Sandwiched tight between " the concerned photographer" and " Alfred Stieglitz: Photographer" sits the sun bleached spine of a book I have dipped into periodically for nearly 40 years. Not regularly, sometimes only annually, but always with pleasure.
The book is a 1974 Aperture publication called " the SNAPSHOT" edited by Jonathan Green. The price sticker is still there. £3.95 from a time when even that was a stretch. But excellent value when spread over 40 years. Between its limp covers lie Tod Papageorge, Henry Wessel jnr, Emmet Gowin, Lee Friedlander, Joel Meyerowitz et al, all early-career stars-in-the-making. And a project that has subliminally influenced my thinking ever since, the postcards series by Bill Zulpo Dane.

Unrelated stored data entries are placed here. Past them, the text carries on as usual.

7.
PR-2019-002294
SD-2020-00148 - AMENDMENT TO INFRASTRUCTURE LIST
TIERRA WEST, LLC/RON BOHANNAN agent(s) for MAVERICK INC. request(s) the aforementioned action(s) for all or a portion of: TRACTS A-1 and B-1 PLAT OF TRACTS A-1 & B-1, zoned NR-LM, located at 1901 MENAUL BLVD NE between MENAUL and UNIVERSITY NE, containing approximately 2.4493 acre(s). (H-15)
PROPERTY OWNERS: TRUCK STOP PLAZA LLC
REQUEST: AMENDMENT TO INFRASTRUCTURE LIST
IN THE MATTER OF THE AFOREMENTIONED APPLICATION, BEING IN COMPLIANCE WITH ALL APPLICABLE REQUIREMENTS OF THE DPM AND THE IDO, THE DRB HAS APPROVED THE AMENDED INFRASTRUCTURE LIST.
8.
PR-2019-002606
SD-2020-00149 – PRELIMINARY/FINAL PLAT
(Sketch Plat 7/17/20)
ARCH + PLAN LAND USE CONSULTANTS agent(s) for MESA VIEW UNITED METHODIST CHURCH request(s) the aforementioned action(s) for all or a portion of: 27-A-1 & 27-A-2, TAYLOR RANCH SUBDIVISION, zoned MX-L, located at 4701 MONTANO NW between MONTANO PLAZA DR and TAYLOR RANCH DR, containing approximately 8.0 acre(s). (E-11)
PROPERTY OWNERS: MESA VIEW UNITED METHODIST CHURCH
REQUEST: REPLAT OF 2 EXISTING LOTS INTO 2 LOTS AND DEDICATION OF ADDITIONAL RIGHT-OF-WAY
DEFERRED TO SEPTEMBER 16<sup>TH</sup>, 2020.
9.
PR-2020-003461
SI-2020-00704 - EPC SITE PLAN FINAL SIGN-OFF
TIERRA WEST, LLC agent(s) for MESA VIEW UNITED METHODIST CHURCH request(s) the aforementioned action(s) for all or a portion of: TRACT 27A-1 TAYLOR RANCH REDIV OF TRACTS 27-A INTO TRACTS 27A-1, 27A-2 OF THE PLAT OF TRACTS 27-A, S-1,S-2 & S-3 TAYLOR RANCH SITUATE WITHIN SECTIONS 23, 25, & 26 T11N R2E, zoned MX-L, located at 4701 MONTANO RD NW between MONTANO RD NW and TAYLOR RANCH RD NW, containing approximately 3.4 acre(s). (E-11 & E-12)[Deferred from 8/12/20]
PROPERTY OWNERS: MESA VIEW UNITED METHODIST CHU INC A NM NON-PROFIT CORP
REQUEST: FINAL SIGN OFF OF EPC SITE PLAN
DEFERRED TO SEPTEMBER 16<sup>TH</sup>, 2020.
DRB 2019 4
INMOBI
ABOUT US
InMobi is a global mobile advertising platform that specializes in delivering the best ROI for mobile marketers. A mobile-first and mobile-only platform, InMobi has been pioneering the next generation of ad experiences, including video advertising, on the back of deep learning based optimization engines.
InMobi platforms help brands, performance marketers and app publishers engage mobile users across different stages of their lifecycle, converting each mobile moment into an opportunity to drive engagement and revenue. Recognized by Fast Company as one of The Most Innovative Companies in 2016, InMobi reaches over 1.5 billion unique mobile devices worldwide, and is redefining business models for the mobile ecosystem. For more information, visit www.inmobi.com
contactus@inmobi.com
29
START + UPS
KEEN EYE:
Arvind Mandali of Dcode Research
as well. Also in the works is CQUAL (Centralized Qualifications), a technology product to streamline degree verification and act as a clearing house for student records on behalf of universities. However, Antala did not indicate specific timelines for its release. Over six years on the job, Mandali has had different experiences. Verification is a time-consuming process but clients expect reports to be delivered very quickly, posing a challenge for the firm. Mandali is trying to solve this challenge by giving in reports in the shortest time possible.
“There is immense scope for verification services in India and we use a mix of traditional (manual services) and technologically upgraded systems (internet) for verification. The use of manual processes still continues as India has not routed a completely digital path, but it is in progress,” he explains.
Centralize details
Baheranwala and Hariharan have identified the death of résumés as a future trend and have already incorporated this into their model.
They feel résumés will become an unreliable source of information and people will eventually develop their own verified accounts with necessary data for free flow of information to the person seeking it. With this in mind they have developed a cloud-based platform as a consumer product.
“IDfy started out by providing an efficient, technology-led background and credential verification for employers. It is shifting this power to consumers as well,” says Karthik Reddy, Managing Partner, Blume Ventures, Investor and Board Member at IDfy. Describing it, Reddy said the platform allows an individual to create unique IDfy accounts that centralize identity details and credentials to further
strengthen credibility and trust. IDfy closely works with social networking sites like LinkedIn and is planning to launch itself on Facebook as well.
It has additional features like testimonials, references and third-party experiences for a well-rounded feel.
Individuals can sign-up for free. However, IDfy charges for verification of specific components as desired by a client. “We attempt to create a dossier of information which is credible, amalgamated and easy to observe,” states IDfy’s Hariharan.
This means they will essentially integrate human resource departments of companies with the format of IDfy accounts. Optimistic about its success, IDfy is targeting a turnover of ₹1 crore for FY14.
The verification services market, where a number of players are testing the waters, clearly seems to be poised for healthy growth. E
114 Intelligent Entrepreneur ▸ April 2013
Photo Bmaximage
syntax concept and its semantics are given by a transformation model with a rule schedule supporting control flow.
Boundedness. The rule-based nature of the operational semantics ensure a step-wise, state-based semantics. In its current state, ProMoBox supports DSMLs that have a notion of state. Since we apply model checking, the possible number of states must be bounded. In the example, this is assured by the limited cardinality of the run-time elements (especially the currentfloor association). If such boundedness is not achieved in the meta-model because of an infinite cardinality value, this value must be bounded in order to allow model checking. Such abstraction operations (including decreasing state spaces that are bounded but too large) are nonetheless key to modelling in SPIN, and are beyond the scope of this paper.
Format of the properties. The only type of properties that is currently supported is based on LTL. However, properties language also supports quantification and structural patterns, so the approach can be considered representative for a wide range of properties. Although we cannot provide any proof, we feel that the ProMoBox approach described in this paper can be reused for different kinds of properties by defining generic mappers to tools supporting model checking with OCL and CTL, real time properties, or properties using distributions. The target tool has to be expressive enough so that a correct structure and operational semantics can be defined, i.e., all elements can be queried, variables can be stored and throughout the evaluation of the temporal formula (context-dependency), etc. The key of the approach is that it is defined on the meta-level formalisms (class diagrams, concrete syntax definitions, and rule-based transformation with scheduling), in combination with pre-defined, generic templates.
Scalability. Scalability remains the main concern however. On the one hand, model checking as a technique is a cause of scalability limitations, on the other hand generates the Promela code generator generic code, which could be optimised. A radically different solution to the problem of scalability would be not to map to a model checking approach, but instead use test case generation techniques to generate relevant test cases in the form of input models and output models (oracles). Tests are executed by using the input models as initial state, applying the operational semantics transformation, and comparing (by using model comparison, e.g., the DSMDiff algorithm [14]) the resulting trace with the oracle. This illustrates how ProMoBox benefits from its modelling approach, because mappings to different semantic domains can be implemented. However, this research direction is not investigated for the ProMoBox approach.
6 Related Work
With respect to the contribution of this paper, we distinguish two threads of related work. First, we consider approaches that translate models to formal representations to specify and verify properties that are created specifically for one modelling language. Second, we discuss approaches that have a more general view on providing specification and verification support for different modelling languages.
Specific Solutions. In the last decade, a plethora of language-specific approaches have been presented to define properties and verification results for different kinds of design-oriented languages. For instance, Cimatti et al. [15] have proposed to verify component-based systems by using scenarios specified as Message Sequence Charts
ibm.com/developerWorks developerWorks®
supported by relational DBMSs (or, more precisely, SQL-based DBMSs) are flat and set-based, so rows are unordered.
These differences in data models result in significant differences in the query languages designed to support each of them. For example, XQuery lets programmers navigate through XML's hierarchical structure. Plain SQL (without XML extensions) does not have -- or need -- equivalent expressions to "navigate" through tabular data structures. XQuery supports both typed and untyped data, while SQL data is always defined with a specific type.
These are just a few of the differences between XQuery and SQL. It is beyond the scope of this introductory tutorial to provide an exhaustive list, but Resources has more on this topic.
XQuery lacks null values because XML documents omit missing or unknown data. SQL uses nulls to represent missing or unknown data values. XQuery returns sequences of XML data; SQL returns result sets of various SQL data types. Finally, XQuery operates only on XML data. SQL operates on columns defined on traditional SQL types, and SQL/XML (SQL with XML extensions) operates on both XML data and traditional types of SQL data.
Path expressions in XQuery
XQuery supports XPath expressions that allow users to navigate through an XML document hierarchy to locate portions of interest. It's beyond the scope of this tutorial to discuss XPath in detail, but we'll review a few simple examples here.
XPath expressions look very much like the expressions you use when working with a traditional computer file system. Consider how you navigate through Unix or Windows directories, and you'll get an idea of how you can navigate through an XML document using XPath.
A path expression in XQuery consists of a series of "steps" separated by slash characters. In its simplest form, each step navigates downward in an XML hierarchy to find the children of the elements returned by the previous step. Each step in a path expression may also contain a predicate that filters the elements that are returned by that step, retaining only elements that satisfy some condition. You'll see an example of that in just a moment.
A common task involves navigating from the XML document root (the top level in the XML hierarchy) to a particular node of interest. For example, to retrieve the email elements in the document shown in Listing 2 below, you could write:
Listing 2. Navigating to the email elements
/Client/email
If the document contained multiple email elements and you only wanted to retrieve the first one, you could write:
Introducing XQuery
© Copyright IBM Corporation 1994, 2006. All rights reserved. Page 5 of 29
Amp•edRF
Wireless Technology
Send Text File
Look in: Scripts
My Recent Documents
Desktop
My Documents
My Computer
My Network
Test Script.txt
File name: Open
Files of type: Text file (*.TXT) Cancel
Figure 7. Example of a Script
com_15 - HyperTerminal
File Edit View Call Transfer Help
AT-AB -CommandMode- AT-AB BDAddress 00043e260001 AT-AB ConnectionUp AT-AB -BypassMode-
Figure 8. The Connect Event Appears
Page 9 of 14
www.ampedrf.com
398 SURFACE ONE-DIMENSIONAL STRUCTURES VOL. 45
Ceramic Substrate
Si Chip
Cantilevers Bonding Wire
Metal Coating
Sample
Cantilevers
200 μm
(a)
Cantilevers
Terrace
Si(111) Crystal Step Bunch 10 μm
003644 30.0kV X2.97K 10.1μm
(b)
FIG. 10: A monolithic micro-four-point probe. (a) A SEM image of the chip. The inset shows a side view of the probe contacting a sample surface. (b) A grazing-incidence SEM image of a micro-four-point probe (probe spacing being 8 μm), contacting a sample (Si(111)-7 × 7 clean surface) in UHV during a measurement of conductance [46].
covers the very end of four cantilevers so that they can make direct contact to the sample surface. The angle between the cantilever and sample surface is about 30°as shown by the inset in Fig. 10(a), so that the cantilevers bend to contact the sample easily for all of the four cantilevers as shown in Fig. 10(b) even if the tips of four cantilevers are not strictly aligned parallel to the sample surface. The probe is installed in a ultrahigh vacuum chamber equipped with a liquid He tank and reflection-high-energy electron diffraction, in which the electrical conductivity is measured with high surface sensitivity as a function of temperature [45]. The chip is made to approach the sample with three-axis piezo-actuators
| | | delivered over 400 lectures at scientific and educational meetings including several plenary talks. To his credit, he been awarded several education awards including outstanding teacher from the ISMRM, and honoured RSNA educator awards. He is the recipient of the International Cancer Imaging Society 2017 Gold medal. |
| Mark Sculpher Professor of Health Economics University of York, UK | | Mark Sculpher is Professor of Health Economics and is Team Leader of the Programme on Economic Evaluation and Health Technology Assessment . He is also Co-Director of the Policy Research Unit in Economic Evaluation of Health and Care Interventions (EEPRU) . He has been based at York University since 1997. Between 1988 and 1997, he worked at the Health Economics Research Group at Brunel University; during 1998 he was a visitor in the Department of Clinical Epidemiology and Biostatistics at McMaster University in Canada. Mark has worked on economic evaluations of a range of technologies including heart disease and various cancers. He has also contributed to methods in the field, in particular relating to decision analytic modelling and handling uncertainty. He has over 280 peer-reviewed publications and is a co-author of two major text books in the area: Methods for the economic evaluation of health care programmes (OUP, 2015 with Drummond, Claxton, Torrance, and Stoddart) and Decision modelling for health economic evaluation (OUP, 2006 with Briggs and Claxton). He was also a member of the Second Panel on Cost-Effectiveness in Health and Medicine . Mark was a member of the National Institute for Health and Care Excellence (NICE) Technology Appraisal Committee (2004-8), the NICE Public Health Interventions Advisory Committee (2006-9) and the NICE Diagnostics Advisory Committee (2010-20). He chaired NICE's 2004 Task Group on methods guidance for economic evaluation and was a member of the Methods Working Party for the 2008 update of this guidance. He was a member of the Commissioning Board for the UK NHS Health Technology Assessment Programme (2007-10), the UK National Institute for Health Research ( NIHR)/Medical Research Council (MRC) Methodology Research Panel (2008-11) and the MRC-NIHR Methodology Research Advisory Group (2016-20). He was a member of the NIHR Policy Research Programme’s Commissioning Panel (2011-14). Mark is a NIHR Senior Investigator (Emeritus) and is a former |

I have always made snapshots. Small inconsequential bites of life. Absurdities. Antidotes to my "serious" work, both commercial and personal. Images I am drawn to make for no valid reason other than pleasure. I have recently come to understand them more as a stream. A long meandering aimless stream, sometimes barely a trickle but with some sort of flow. An analogue linearity despite their (sometimes) digital production.
These snapshots do not pretend to be icons. And certainly not objective truths. It is only by aggregation that they gain weight.